Write the next part of the forum thread about taking money out of an LLC, starting right after its final sentence. The listing that comes after the thread is not part of it.

> [Reading text]
_____
What is the best way to get the money out of the LLC and into my pocket?
August 7, 2005 10:52 PM   Subscribe

I have an LLC that I never expected would start making money, and (yay!) now it is. What is the best way to get the money out of the LLC and into my pocket?

The LLC is registered in the state of Colorado, with me as the "registered agent". In the eyes of the IRS, however, it is registered as a corporation (not a partnership) and they expect the 1120 every year. Well, the LLC has been around for three years and was always a loss of about $1000/yr.. except this year, money is coming in. Do I need to setup all the employee stuff (SSI, withholding licenses, etc) to pay myself or can I just take money from the biz since I am the 'owner'? What are other options? What are the pros and cons of each?
posted by dhammala to Work & Money (8 answers total)
Hopefully someone with some experience and will come along and be able to give you persona advice, but if it were me, I would use some of this money to hire an accountant to advise you. It sounds like doing this inefficiently could be expensive.

You could also ask the Small Business Administration for advice, or even for the phone number of an accountant who could help.
posted by grouse at 3:56 AM on August 8, 2005

You can either pay yourself like an employee, or you can pay out a dividend to your shareholders (hey, that's you!). Or you can do a combination of both. Which road is the best to take really depends mostly on the rest of your financial picture, since the tax ramifications are different. So this is something you'll want to discuss with whomever does your taxes. And if you've been doing your taxes yourself up until now, this would be an excellent time and an excellent reason to hire a pro.
posted by spilon at 7:16 AM on August 8, 2005

I am not an accountant, and you should consult one. That said, this is my understanding:

An LLC can be taxed either as a corporation (like a C corp) and pay you a salary/dividends, or its revenues can simply flow through to your personal return (like an S corp). Your choice, and it looks like you already picked option 1, but the second option is usually better. The LLC's income appears on Form 1040 Schedule C and you pay both the employee's and the employer's portion of FICA on Schedule SE (you get to deduct the employer's portion, however, since it is a business expense).
_____
> [Information shown]

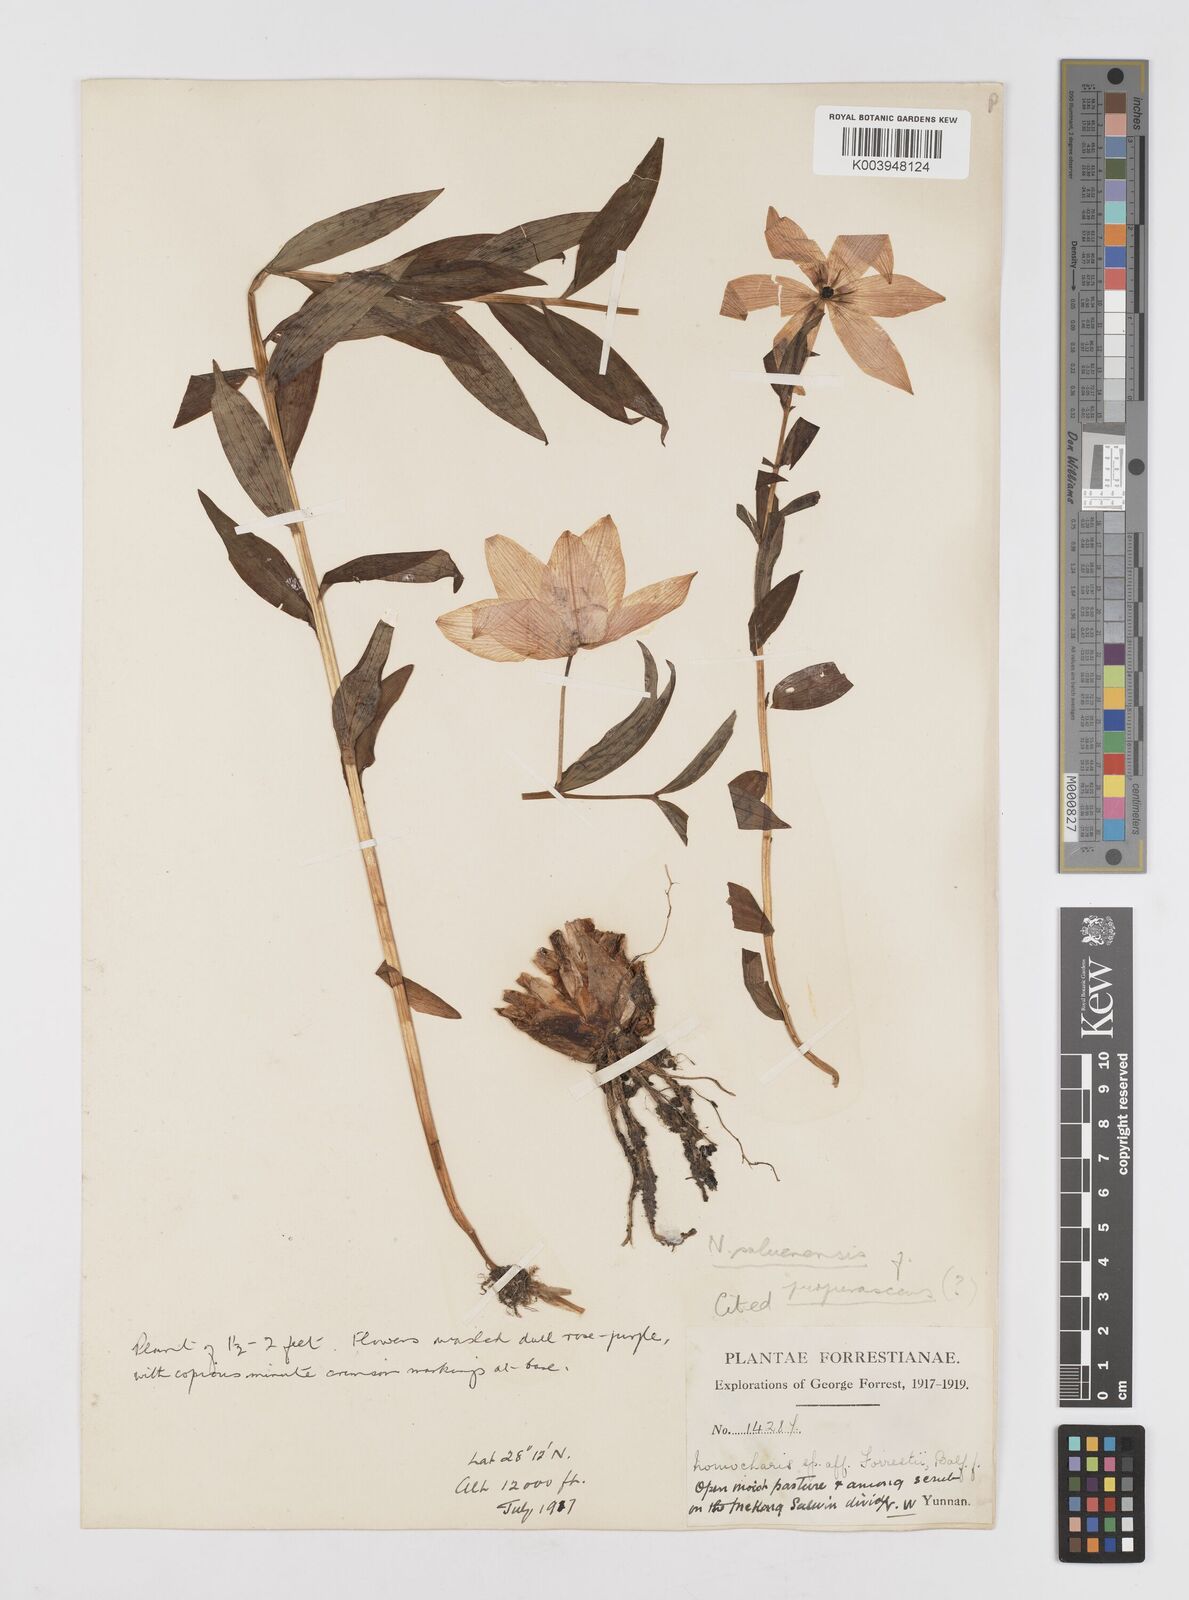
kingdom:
_____
> [Task response]
The exception is if the LLC is not paying you a salary but giving you perks (say the company owns a jet and, as its CEO, it lets you fly anywhere you want for free, and that's all the compensation you want). Then it's better to have the LLC pay corporate taxes.

If you had been using flow-through all along, you could have written off the past years' losses against your personal return, which probably would have been more beneficial to you than reporting a corporate loss. It may be possible to amend your past filings and use your past losses to offset some of your income this year, but I wouldn't bet on it.

Again, you definitely need to ask an accountant about this.
posted by kindall at 7:20 AM on August 8, 2005

You can re-characterize as an S-Corp but IIRC it won't take effect till next calendar year.
posted by phearlez at 9:32 AM on August 8, 2005

Wages paid to employees are deductible from a corporation's income. So, if it would cost you less to set up the employee stuff, you can at least pay yourself some salary. As an owner, you can only take out a reasonable salary. I can't tell you offhand what is reasonable, or how to determine it, but this might mean that you can't just take everything out carte blanche.

If you have the corporation just pay you the money, the IRS would consider this a dividend. The company would have to pay tax on that income, and then you would have to pay tax on the income that you received as a dividend. This is the problem with having your entity recognized as a corporation by the IRS.

However, on the upside, you say the business has been running a loss of about $3,000. This loss can be carried forward to offset any gains the business now has.

Your best bet here is difficult to decide without knowing how much of a gain the LLC has this year. But the above should give you a good idea about the tax implications. Bear in mind, I'm not a lawyer, and you should seek the advice of a professional, either a lawyer or an accountant.
posted by MrZero at 3:34 PM on August 8, 2005

I am an accountant, and most of the advice here has been correct. In general, the only reason to treat an LLC as a corporation is to enable the owner to get some benefits on a tax-advantaged basis. If you don't want to pay a tax at both the corporate and individual levels, you will have to pay the profits out to yourself as a bonus. Unfortunately, that means you will, at least, have to pay the employment taxes on that income twice.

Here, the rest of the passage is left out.